GOAL A -
Answer these from the wedding story:
(i) In what city and state did the wedding take place?
(ii) Who served as the Flower Girls?
(iii) What did Daniel use to keep his daughter Edith cool?
GOAL B - Pick up the wedding story after its last sentence and keep writing it.

There was a wedding. I was there with my very own lovely bride, Diane. So were my Brother’s, Jim & Jack and their brides, Donna & Wynette. It was a family affair. The bride was my Niece Steffani’s Daughter.
The trip to Nampa, Idaho was uneventful unless you consider how difficult it is for someone my age to drive a motorhome long distances without an occasional rest stop. I’m sure you’ve seen old folks bopping along the freeway in these huge rigs, wondering, as do I, how they manage to keep those things on the road. If you happen to be at an RV park when they arrive the mystery deepens when the drivers exit their vehicle and immediately grab onto their walker which their wives conveniently place at the bottom of the stairs. Watching some of them hobble around their rigs makes it a little frightening to know they were recently going 70 mph down a freeway in the driver’s seat of a vehicle that could cause untold amounts of damage should the drive become deceased while changing lanes.
But, that’s a story for another day. This day is about a wedding.
Maryssa and Matt have known each other since they were about 3-7 years old. I’m obviously guessing at their ages because I truly don’t know. I just know it’s been a long time even though I don’t know how old they are at this moment in time. Old enough to drink beer, I’m pretty sure. Not that they do, of course. Although, Maryssa is a teacher and I’m pretty sure most teachers drink beer. Or wine. It’s necessary.
The wedding took place at a very stunning outdoor venue that was created just for this purpose. Not just this wedding, but anyone who wants a wedding in a stunning venue. The date was chosen based on weather predictions about when the hottest day of the year was likely to descend on Nampa. I must say, they nailed it. It was very hot. Thankfully, there was a little hand fan on each chair to help with the heat. Daniel, brother of the bride, escaped to the shade of a tree and kept his tiny little daughter (Edith) cool with a battery powered fan. Everyone else just had to sit there and sweat.
Since the bride and groom waited so long to get married there were no small children in either family available to serve as flower girls or ring bearers. So, the Best Man filled in by taking charge of the rings and Maryssa’s Grandmothers (Donna & Mary) were the Flower Girls. It was pretty awesome watching them walk down the aisle tossing rose petals all over the place. It was evident they were having a good time.
The only downside was that brother Jim, one of the Flower Girl’s husbands, had to wear a nice white shirt with a tie. It was only a downside for him. He looked quite nice. My other brother, Jack, and I wore more comfy attire.
Then came the bride.
She was stunning, of course, and it was evident that the Groom, Matt, was on the verge of losing it from the moment he saw her coming at him. Many of those in attendance had the same problem. Either that, or they had sweat running in their eyes like I did, which stings a lot, making it necessary to wipe them with anything handy.

ENTRIES PROVIDED -
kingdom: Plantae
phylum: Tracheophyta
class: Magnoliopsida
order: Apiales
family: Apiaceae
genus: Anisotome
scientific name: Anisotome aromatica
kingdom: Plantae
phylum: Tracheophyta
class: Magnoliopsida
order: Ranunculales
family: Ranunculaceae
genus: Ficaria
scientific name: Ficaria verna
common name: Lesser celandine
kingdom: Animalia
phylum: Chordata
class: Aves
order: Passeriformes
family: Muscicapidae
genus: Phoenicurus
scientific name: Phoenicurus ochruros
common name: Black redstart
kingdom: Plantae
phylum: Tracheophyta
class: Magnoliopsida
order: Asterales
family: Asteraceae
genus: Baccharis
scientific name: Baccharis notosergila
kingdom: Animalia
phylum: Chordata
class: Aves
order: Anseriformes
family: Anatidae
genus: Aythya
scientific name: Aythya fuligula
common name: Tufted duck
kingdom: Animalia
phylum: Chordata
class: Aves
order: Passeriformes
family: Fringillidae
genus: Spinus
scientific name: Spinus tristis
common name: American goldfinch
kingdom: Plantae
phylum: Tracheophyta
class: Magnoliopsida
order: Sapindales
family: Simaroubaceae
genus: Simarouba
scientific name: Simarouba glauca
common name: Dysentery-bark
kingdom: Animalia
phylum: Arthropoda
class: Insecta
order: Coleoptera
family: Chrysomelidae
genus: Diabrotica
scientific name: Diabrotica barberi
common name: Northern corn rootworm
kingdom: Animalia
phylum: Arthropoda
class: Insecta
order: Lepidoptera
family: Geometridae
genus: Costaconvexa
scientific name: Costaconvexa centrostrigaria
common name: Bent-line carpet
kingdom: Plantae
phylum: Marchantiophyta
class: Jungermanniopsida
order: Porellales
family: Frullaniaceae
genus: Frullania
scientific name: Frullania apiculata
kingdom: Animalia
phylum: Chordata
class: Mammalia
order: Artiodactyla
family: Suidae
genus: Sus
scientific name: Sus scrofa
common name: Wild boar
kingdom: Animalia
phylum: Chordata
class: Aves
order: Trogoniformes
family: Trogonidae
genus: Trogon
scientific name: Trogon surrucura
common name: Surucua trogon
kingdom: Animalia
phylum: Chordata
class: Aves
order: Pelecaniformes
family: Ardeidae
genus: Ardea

WRITTEN REPLY A -
(i) Nampa, Idaho.
(ii) Maryssa's Grandmothers, Donna and Mary.
(iii) A battery powered fan, in the shade of a tree.

WRITTEN REPLY B -
Here’s a look at the whole group …
The service was great, the knot was tied, and we adjourned to the adjacent patio, table 3, where we sat with Jim, Donna, Jack, Wynette, Jennifer, and Lydia. There was a place for Ruth, too, but she couldn’t make it. Too much turmoil in the country for a trip from Connecticut. But, she was there in spirit, I’m sure.
The food was provided by a Pizza Truck. It had it’s own wood fired pizza oven which produced some pretty darn good pizza. There was salad, too. Simple fare, but totally appropriate for this group.
The wedding cake was small, perfect for the bride and groom, and everyone else ate the many cupcakes scattered around their big cake. From a food perspective, it was totally unique in my experience and seemed to be just perfect for those involved. The result was a very relaxed reception.
There was open bar, too. The most popular item was Moscato wine. By the time the bar ran out of that, those who drank it weren’t very picky about what to replace it with. My favorite thing in the bar area was a neverending supply of popcorn. I just love that stuff.
A tradition at weddings is for all married couples to dance. As the dance progresses, the DJ announces that those who have been married less than 5 hours should leave the dance floor. This progresses as the numbers increase and the number of couples on the floor quickly dwindles until there are just a few left. In this case, the last three couples standing were my brothers, me, and our wives. Of those three, Diane and I left first at 53. Jack and Wynette held out until he got to 58, then Jim and Donna won with 62. Between us, that’s 173 years of wedded bliss. Kinda cool.
Jack did a great job of swing dancing with Maryssa, for a long time, and I danced with Diane as often as something came up on the play list that was danceable.
I also danced with our daughter, Jennifer, and granddaughter, Lydia, neither of whom I’ve had the honor of dancing with previously. It was really nice. Diane and I waited a long time for a good song to play so we could do our fast dance, but the music just kept getting louder meant for a younger crowd. So, we made our departure, wishing the newlyweds the best of luck.
The next day, Steffani, mother of the bride, had a brunch for everyone who attended the wedding. After eating we all watched Mr. and Mrs. Prosser open their wedding gifts. At the appropriate time, we left and went to Jim and Donna’s to have some brother/sister time before parting ways. We don’t often have the opportunity to visit as a group any more so that time is precious.
The next morning Diane and I departed Nampa, heading west. Destination, Home, with an overnight stop in Boardman.
It was a good trip.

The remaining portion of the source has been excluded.